I have read with interest the competing descriptions of the new local Democratic Town Committee PAC known as ANDD by members of the committee and in the critique by Alexander Davidson, Vice Chairman of the Republican Town Committee.

Frankly, ANDD does not sound like ground-breaking stuff. Most of the activities strike me as normal functions of a local town committee of either party. If it generates more substantive discussion of issues and perhaps some long-absent competitive races, it sounds like a healthy exercise in local politics.

I am dismayed by both the tenor and substance of Vice Chairman Davidson’s response in which he slings epithets including “Democratic Party Cabal” and “Actually Nothing Doing Democrats.” The Democrats are accused of “playing partisan politics.” (Aren’t local party committees inherently partisan?) For good measure, Mr. Davidson suggests that voters who elect Democrats are “dumb.”

I find myself wondering whether this represents the views of the RTC or if Mr. Davidson is freelancing. I can only hope that this is an aberration and that we are not sliding into the odious communication style we have seen on the national level these past three years.

Although I am a registered Democrat, I have never voted a straight party ticket and I am unlikely to become an “activist.” Over the years I have had the good fortune to work with Jayme Stevenson, Terrie Wood, and Bob Duff on various issues affecting our town. I have consistently voted for all three- not based on party affiliation or complete agreement with their policy positions, but because I believe they are effective, responsible, and ethical leaders.
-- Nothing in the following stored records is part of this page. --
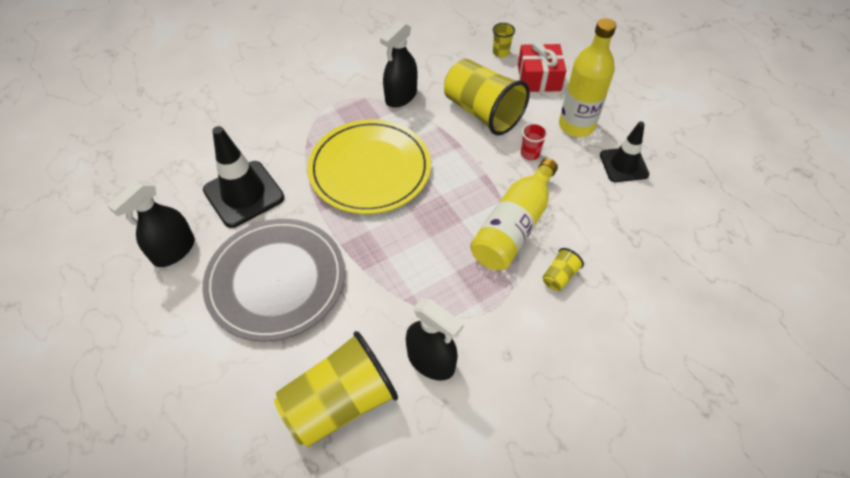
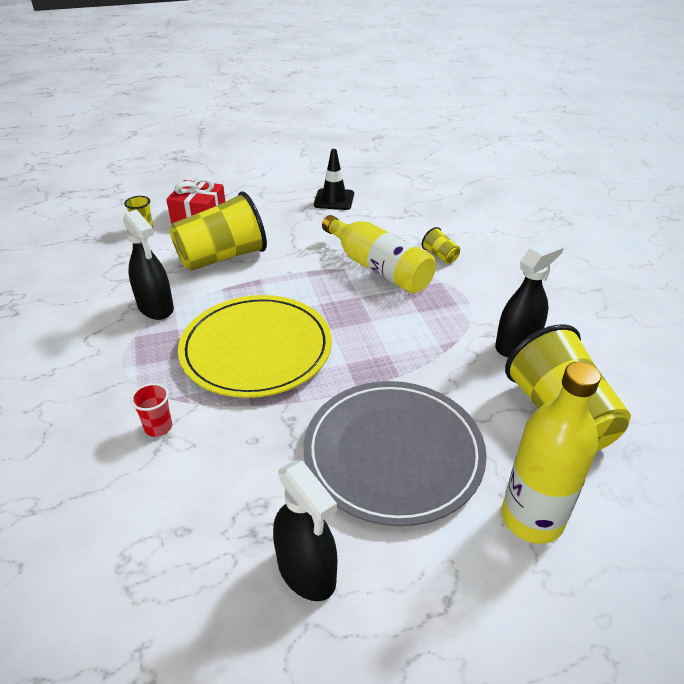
camera: 75 degrees left, 15 degrees down
(244, 194) = (235, 475): black traffic cone -> none
(530, 154) = (295, 241): red cup -> red cup (158, 427)
(576, 125) = (275, 211): yellow bottle -> yellow bottle (532, 518)

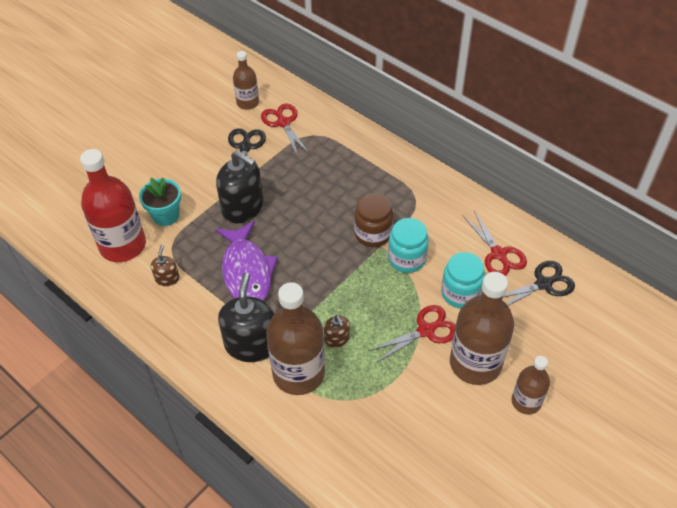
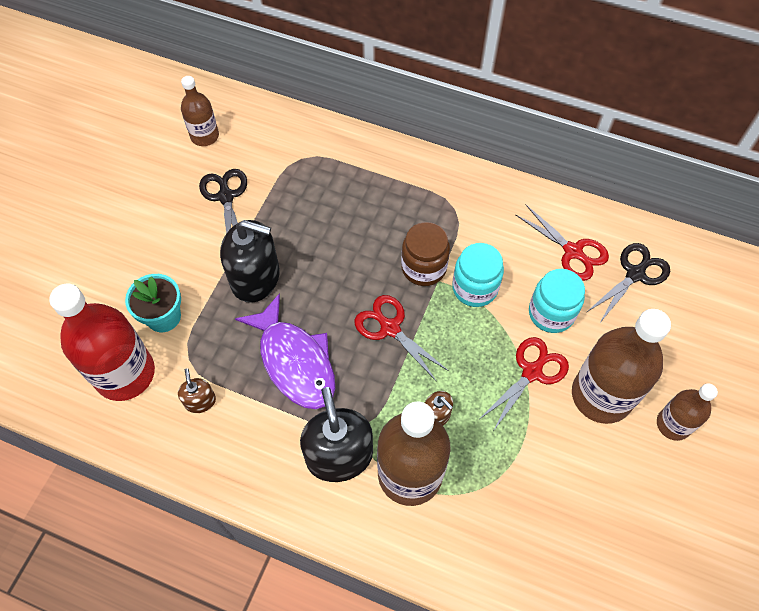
camera: 20 degrees left, 10 degrees up
(283, 123) = (259, 152): red scissors -> red scissors (390, 328)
I hope the ANDD effort produces some results and that the RTC redoubles its efforts so both parties can register more voters, recruit more candidates, and compete robustly in the marketplace of ideas. Even with the current political polarization in the nation at large, it is my hope that our community can maintain the extraordinary level of volunteerism, civic engagement, and civility that has defined our local politics for two hundred years.